All entries below are to be returned in full, exactly as they stand.

[RECORDS SUPPLIED — start]

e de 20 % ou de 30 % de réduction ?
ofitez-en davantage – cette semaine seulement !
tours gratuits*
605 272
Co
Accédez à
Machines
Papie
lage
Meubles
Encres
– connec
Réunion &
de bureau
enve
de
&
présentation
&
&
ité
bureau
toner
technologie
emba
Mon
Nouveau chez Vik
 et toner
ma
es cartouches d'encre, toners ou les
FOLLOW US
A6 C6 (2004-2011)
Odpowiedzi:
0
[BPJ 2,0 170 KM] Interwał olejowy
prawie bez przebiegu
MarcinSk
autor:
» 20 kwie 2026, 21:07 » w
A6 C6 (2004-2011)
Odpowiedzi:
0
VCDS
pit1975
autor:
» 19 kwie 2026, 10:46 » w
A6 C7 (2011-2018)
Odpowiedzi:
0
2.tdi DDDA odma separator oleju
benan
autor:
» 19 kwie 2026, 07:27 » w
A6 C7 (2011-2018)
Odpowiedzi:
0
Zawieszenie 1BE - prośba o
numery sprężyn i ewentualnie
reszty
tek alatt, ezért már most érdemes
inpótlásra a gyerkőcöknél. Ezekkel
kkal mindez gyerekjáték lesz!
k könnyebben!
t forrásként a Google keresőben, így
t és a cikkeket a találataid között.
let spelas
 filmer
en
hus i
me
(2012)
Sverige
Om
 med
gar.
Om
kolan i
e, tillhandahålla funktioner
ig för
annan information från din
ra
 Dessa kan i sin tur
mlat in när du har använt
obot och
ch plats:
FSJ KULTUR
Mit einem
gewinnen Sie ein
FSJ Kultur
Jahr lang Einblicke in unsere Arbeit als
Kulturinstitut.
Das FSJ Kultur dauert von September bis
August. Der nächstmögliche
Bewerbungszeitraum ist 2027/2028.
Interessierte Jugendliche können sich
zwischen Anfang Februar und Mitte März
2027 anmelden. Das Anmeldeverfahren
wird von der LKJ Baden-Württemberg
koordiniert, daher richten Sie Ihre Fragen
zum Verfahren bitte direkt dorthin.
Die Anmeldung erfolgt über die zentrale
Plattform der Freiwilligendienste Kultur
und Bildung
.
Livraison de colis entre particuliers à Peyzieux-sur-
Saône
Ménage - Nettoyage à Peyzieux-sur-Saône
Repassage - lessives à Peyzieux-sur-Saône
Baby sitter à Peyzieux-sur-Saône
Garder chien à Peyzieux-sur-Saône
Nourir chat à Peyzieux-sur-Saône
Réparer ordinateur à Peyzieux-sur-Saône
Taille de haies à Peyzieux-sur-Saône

[RECORDS SUPPLIED — finish]

◆ **TASK OUTPUT**
e de 20 % ou de 30 % de réduction ?
ofitez-en davantage – cette semaine seulement !
tours gratuits*
605 272
Co
Accédez à
Machines
Papie
lage
Meubles
Encres
– connec
Réunion &
de bureau
enve
de
&
présentation
&
&
ité
bureau
toner
technologie
emba
Mon
Nouveau chez Vik
 et toner
ma
es cartouches d'encre, toners ou les
FOLLOW US
A6 C6 (2004-2011)
Odpowiedzi:
0
[BPJ 2,0 170 KM] Interwał olejowy
prawie bez przebiegu
MarcinSk
autor:
» 20 kwie 2026, 21:07 » w
A6 C6 (2004-2011)
Odpowiedzi:
0
VCDS
pit1975
autor:
» 19 kwie 2026, 10:46 » w
A6 C7 (2011-2018)
Odpowiedzi:
0
2.tdi DDDA odma separator oleju
benan
autor:
» 19 kwie 2026, 07:27 » w
A6 C7 (2011-2018)
Odpowiedzi:
0
Zawieszenie 1BE - prośba o
numery sprężyn i ewentualnie
reszty
tek alatt, ezért már most érdemes
inpótlásra a gyerkőcöknél. Ezekkel
kkal mindez gyerekjáték lesz!
k könnyebben!
t forrásként a Google keresőben, így
t és a cikkeket a találataid között.
let spelas
 filmer
en
hus i
me
(2012)
Sverige
Om
 med
gar.
Om
kolan i
e, tillhandahålla funktioner
ig för
annan information från din
ra
 Dessa kan i sin tur
mlat in när du har använt
obot och
ch plats:
FSJ KULTUR
Mit einem
gewinnen Sie ein
FSJ Kultur
Jahr lang Einblicke in unsere Arbeit als
Kulturinstitut.
Das FSJ Kultur dauert von September bis
August. Der nächstmögliche
Bewerbungszeitraum ist 2027/2028.
Interessierte Jugendliche können sich
zwischen Anfang Februar und Mitte März
2027 anmelden. Das Anmeldeverfahren
wird von der LKJ Baden-Württemberg
koordiniert, daher richten Sie Ihre Fragen
zum Verfahren bitte direkt dorthin.
Die Anmeldung erfolgt über die zentrale
Plattform der Freiwilligendienste Kultur
und Bildung
.
Livraison de colis entre particuliers à Peyzieux-sur-
Saône
Ménage - Nettoyage à Peyzieux-sur-Saône
Repassage - lessives à Peyzieux-sur-Saône
Baby sitter à Peyzieux-sur-Saône
Garder chien à Peyzieux-sur-Saône
Nourir chat à Peyzieux-sur-Saône
Réparer ordinateur à Peyzieux-sur-Saône
Taille de haies à Peyzieux-sur-Saône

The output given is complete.